» Your objective: Whichever lines of the entries hold the word "checkers" should be identified and copied.
---------- Data records
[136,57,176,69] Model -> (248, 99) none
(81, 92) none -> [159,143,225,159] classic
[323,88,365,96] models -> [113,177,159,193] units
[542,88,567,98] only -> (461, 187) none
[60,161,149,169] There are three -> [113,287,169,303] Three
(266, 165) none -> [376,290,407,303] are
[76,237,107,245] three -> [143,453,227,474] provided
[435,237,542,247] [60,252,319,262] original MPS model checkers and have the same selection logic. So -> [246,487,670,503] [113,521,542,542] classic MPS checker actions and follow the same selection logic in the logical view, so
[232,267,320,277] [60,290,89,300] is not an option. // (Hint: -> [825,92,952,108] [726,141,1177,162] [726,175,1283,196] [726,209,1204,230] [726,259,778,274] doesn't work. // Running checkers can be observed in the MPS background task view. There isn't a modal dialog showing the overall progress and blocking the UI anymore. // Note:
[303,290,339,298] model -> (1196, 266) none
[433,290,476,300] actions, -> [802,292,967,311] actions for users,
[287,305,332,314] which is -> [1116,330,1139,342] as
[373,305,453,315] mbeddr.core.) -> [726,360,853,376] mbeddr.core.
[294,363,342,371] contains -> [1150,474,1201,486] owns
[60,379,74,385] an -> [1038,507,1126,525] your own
--------------------
» Output:
[435,237,542,247] [60,252,319,262] original MPS model checkers and have the same selection logic. So -> [246,487,670,503] [113,521,542,542] classic MPS checker actions and follow the same selection logic in the logical view, so
[232,267,320,277] [60,290,89,300] is not an option. // (Hint: -> [825,92,952,108] [726,141,1177,162] [726,175,1283,196] [726,209,1204,230] [726,259,778,274] doesn't work. // Running checkers can be observed in the MPS background task view. There isn't a modal dialog showing the overall progress and blocking the UI anymore. // Note:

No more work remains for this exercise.